Vice President Biden hasn’t announced his 2016 presidential plans. It’s far too early for that; we haven’t even hit the first anniversary of President Obama’s second inaugural, after all.
But as Biden traveled this week to Japan, China and South Korea where he met top leaders, he certainly gave the impression of a man doing a full dress rehearsal for the presidency.
Of course, if Hillary Clinton decides to run for president, rehearsing for the presidency may be as close as Biden gets to the Democratic nomination.
Still, the Asia trip is certainly generating the kind of moments, video and headlines that could prove useful to his image makers if Biden decides to run for president.
On Tuesday, Biden was in Tokyo commiserating with Japanese Prime Minister Shinzo Abe over the regional tensions caused by China’s assertion of a new air defense zone. Then there was the separate meeting with female Japanese workers, in which Biden was accompanied by Ambassador Caroline Kennedy.
The next day he was with Chinese President Xi Jinping, who called Biden “my old friend” — the two men having spent time together in recent years. And Biden talked up the importance of a U.S.-Chinese relationship built on “candor” and “trust.”
But in a moment that may have made Xi feel somewhat less cordial, Biden seemed to tell Chinese citizens waiting in the U.S. Embassy visa line in Beijing to challenge state authority.
“Children in America are rewarded, not punished, for challenging the status quo,” he told the visa applicants. Dubious as that message was (plenty of U.S. children aren’t rewarded for challenging conventions), Biden’s ideal vision of America would certainly play well back home, if not with the Chinese politburo.
In any event, the trip has been a chance for Biden to be seen on the world stage in his own right, as Biden might say “literally and figuratively.” It reinforced his strong foreign policy chops, earned from years on the Senate Foreign Relations Committee, the panel he chaired before entering the White House with Obama.
It was also a reminder that if both Biden and Clinton were to vie for the Democratic nomination, Biden would, more than any other Democrat mentioned as a 2016 possibility, match the former secretary of state’s foreign policy gravitas.
“I’ve had dinner with Biden, and the list of people he says he’s met and has decent relationships with, in terms of other countries’ leaders, is quite impressive,” says Jody Baumgartner, an associate professor of political philosophy at East Carolina University who has written a book on the vice presidency and is presently at work on a second.
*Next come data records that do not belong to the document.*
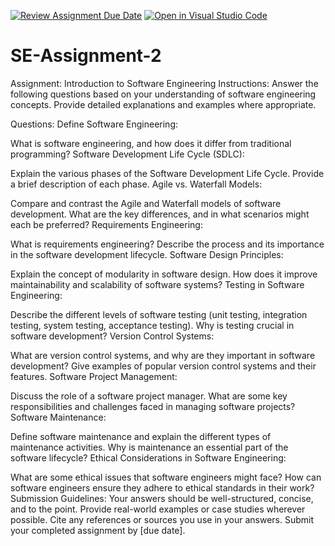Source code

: [![Review Assignment Due Date](https://classroom.github.com/assets/deadline-readme-button-24ddc0f5d75046c5622901739e7c5dd533143b0c8e959d652212380cedb1ea36.svg)](https://classroom.github.com/a/-ucQIGTc)
[![Open in Visual Studio Code](https://classroom.github.com/assets/open-in-vscode-718a45dd9cf7e7f842a935f5ebbe5719a5e09af4491e668f4dbf3b35d5cca122.svg)](https://classroom.github.com/online_ide?assignment_repo_id=15210746&assignment_repo_type=AssignmentRepo)
# SE-Assignment-2

Assignment: Introduction to Software Engineering Instructions: Answer the following questions based on your understanding of software engineering concepts. Provide detailed explanations and examples where appropriate.

Questions: Define Software Engineering:

What is software engineering, and how does it differ from traditional programming? Software Development Life Cycle (SDLC):

Explain the various phases of the Software Development Life Cycle. Provide a brief description of each phase. Agile vs. Waterfall Models:

Compare and contrast the Agile and Waterfall models of software development. What are the key differences, and in what scenarios might each be preferred? Requirements Engineering:

What is requirements engineering? Describe the process and its importance in the software development lifecycle. Software Design Principles:

Explain the concept of modularity in software design. How does it improve maintainability and scalability of software systems? Testing in Software Engineering:

Describe the different levels of software testing (unit testing, integration testing, system testing, acceptance testing). Why is testing crucial in software development? Version Control Systems:

What are version control systems, and why are they important in software development? Give examples of popular version control systems and their features. Software Project Management:

Discuss the role of a software project manager. What are some key responsibilities and challenges faced in managing software projects? Software Maintenance:

Define software maintenance and explain the different types of maintenance activities. Why is maintenance an essential part of the software lifecycle? Ethical Considerations in Software Engineering:

What are some ethical issues that software engineers might face? How can software engineers ensure they adhere to ethical standards in their work? Submission Guidelines: Your answers should be well-structured, concise, and to the point. Provide real-world examples or case studies wherever possible. Cite any references or sources you use in your answers. Submit your completed assignment by [due date].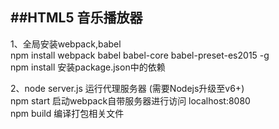 
##HTML5 音乐播放器
--------------
1、全局安装webpack,babel	<br/>
npm install webpack babel babel-core babel-preset-es2015 -g <br/>
npm install 安装package.json中的依赖 <br/>

2、node server.js 运行代理服务器 (需要Nodejs升级至v6+)<br/>
npm start 启动webpack自带服务器进行访问 localhost:8080 <br/>
npm build 编译打包相关文件 <br/>
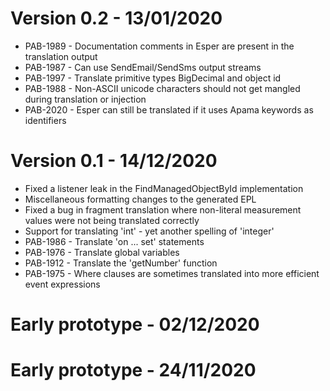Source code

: # Version 0.2 - 13/01/2020
* PAB-1989 - Documentation comments in Esper are present in the translation output
* PAB-1987 - Can use SendEmail/SendSms output streams
* PAB-1997 - Translate primitive types BigDecimal and object id
* PAB-1988 - Non-ASCII unicode characters should not get mangled during translation or injection
* PAB-2020 - Esper can still be translated if it uses Apama keywords as identifiers

# Version 0.1 - 14/12/2020
* Fixed a listener leak in the FindManagedObjectById implementation
* Miscellaneous formatting changes to the generated EPL
* Fixed a bug in fragment translation where non-literal measurement values were not being translated correctly
* Support for translating 'int' - yet another spelling of 'integer'
* PAB-1986 - Translate 'on ... set' statements
* PAB-1976 - Translate global variables
* PAB-1912 - Translate the 'getNumber' function
* PAB-1975 - Where clauses are sometimes translated into more efficient event expressions

# Early prototype - 02/12/2020

# Early prototype - 24/11/2020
Baumgartner has twice met with Biden at the vice president’s Naval Observatory home, part of a small group of scholars Biden invited to visit him in 2009 and 2011 because they had written books on the vice presidency, not the hottest topic in presidential scholarship.
Impressed by Biden’s global network, Baumgartner sees it as part of the former Delaware senator’s approach to government service. “It’s very clear that he’s been doing this job, let’s call it government, for 30-plus years, and that he’s worked hard and paid attention. He knows a lot. And he loves it. He believes in it. And there’s a passion there.”
Combine that with Biden being a natural glad-hander who’s willing to chat up just about anyone, and you get a politician who treats the world stage like a visit to his old Scranton neighborhood, a quality well captured in Jeanne Marie Laskas’ GQ profile of Biden.
It’s also captured in reports written by journalists accompanying Biden in Asia as part of the traveling press pool. When Biden met Chinese Premier Li Keqiang, for instance, he joked as he introduced members of the Obama administration who accompanied him. He mirthfully introduced one U.S. official as being from Hollywood because he wore sunglasses indoors. And he playfully introduced an official on the White House National Security Council, or NSC, as being from the ever-much-in-the-news NSA. Li smiled.